**What the task requires:** Out of the entries that follow, copy each line containing "data".

**Exercise material:**
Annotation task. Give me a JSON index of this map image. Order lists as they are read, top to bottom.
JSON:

...

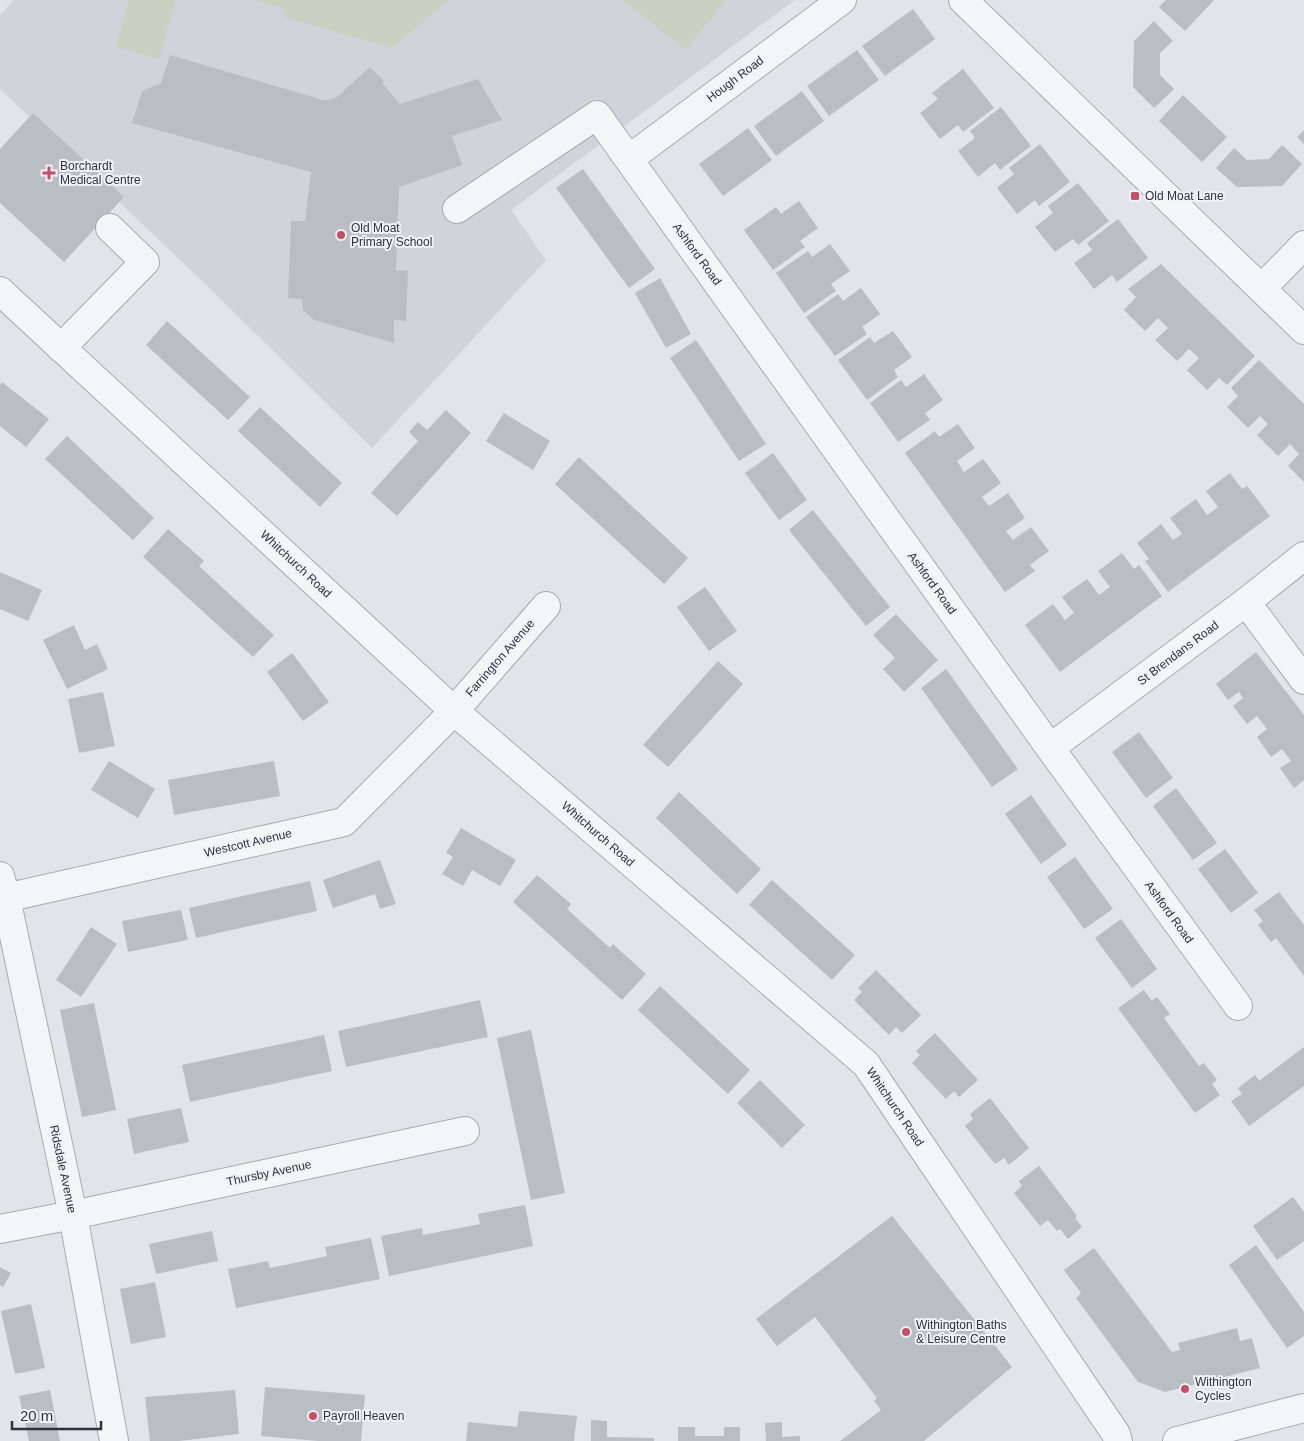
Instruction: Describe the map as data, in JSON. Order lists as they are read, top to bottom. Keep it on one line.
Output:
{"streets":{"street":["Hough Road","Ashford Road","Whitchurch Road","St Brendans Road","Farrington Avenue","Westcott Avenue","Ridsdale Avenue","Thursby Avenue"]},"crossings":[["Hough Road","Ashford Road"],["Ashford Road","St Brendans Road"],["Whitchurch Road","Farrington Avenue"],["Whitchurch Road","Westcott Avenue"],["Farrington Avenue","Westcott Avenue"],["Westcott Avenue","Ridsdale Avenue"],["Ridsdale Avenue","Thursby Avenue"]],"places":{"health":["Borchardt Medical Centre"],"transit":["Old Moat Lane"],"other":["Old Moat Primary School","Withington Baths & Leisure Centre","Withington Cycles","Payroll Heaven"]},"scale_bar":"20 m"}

* * *

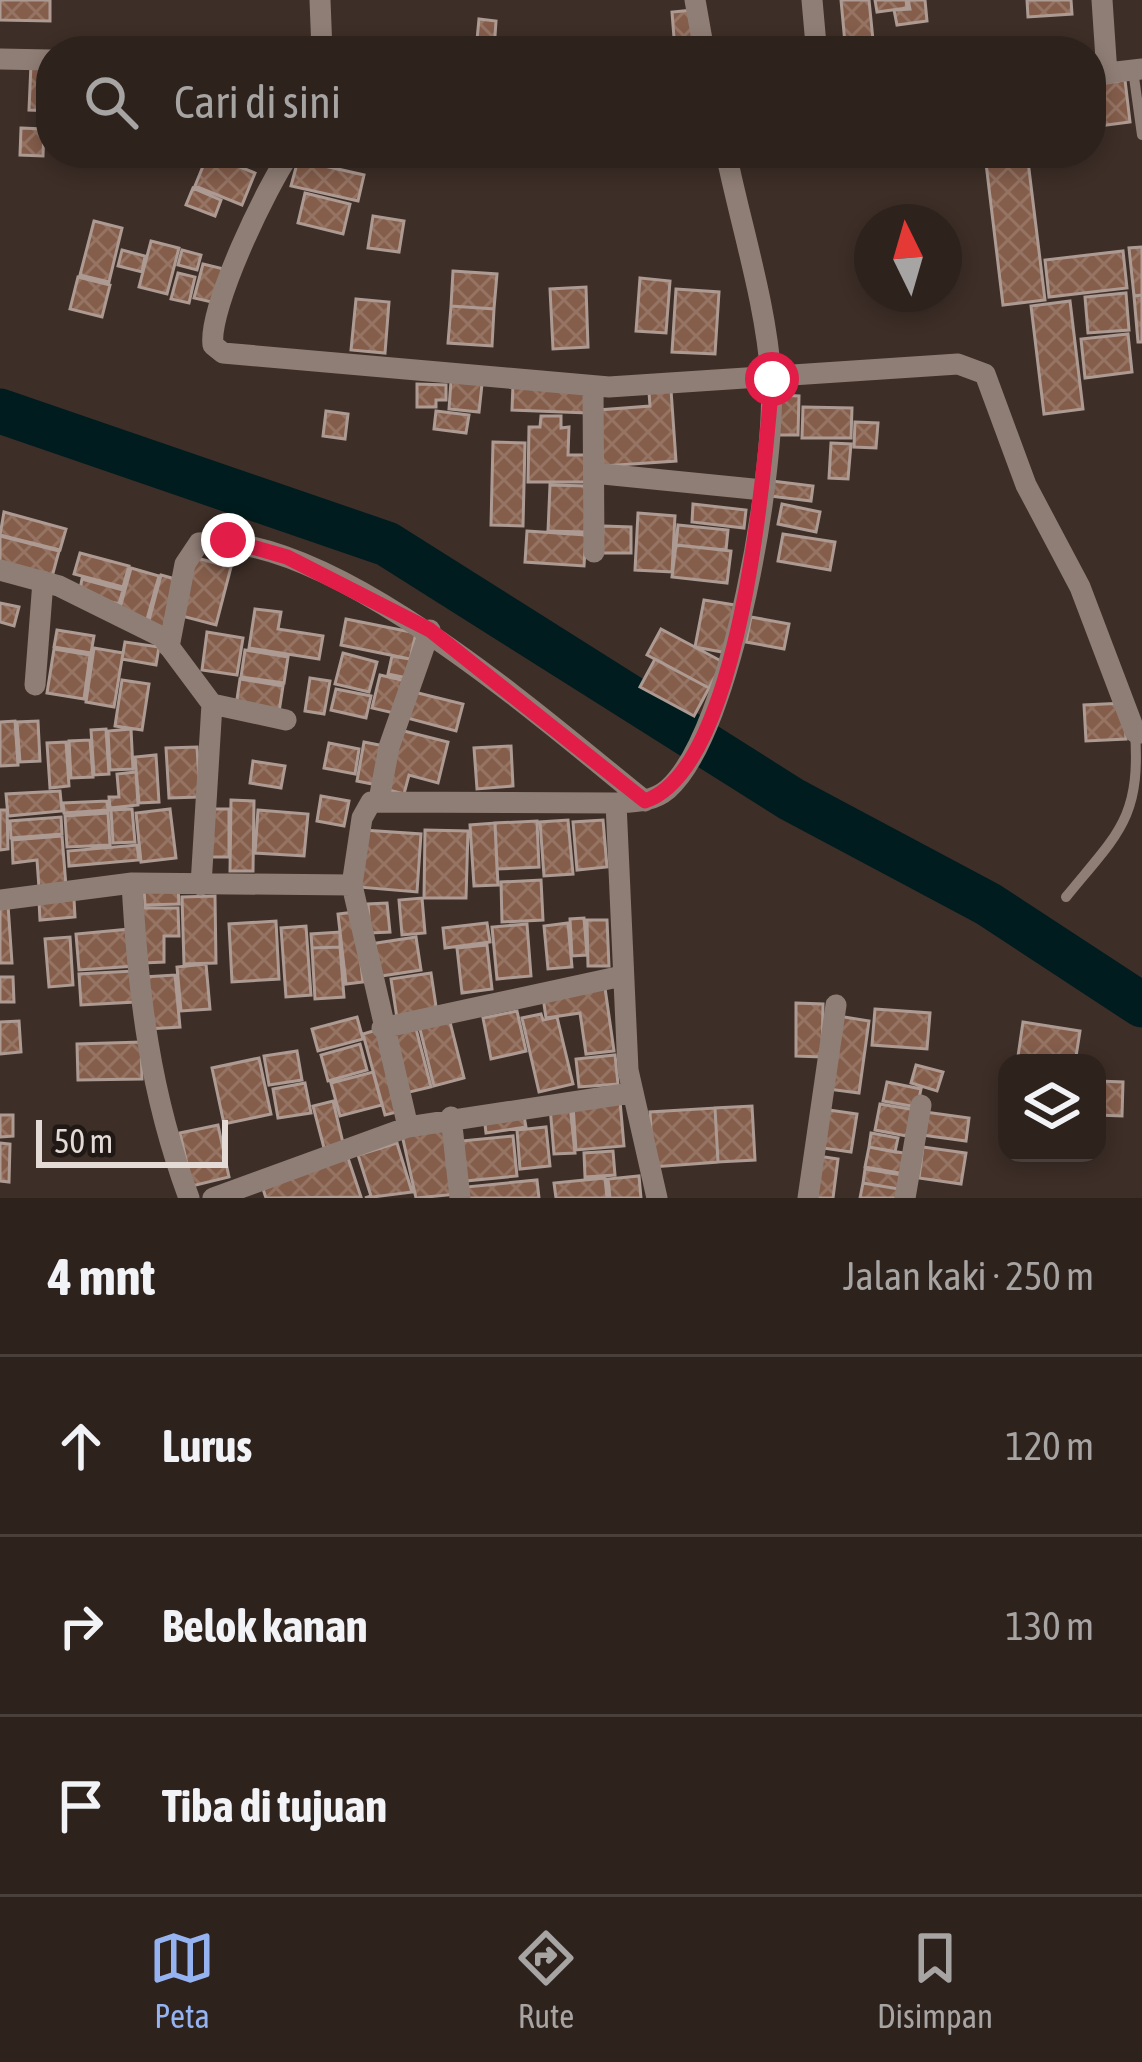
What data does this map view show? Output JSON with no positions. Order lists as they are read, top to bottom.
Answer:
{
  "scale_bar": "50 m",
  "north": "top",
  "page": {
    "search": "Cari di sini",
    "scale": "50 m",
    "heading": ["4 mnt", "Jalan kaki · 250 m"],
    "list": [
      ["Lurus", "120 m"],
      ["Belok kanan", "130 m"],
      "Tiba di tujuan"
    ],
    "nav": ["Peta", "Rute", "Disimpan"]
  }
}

**Solution:**
Instruction: Describe the map as data, in JSON. Order lists as they are read, top to bottom. Keep it on one line.
What data does this map view show? Output JSON with no positions. Order lists as they are read, top to bottom.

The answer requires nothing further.